Yettaw war angeblich unbemerkt durch den Inya-See zu Suu Kyis Haus geschwommen. Er sagte bei Vernehmungen, er habe um das Leben von Suu Kyi gefürchtet und wollte sie warnen. Suu Kyis Anwälte argumentieren, dass die Sicherheitskräfte versagt haben, weil sie ihn nicht entdeckt haben. Kritiker argwöhnen, dass die Behörden heimlich den Besuch zuließen, um einen Grund zur Anklage zu haben. Suu Kyi, die 13 der vergangenen 19 Jahre unter Hausarrest stand, wäre sonst vor den versprochenen Wahlen im kommenden Jahr freigekommen. Jetzt drohen ihr fünf Jahre Haft.

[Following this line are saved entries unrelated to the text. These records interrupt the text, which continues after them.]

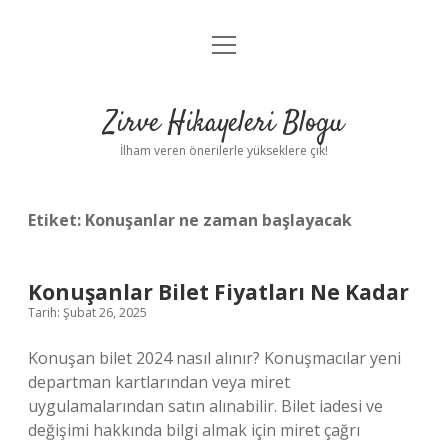
menüyü
Anasayfa
aç
Gizlilik Politikası
Zirve Hikayeleri Blogu
Yasal Uyarı
İlham veren önerilerle yükseklere çık!
Hakkımızda
Etiket:
Konuşanlar ne zaman başlayacak
Konuşanlar Bilet Fiyatları Ne Kadar
Tarih: Şubat 26, 2025
Konuşan bilet 2024 nasıl alınır? Konuşmacılar yeni
departman kartlarından veya miret
uygulamalarından satın alınabilir. Bilet iadesi ve
değişimi hakkında bilgi almak için miret çağrı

Ein Juntavertreter wies die Auffassung von Juristen in aller Welt zurück, dass Suu Kyis Hausarrest spätestens diese Woche abgelaufen wäre. Nach Lesart der Behörden hätte sie bis 27. November festgehalten werden können. Ein Brigadegeneral sagte den Diplomaten, die Junta habe vor dem Zwischenfall mit Yettaw dennoch erwogen, sie diese Woche aus humanitären Gründen freizulassen.

Der Staatsminister im Auswärtigen Amt, Günter Gloser, sieht eine Annäherung der Europäer und Asiaten in ihrer Verurteilung des Regimes in Birma. Er lobte die jüngste Kritik der Südostasiatischen Staatengemeinschaft Asean an dem Prozess.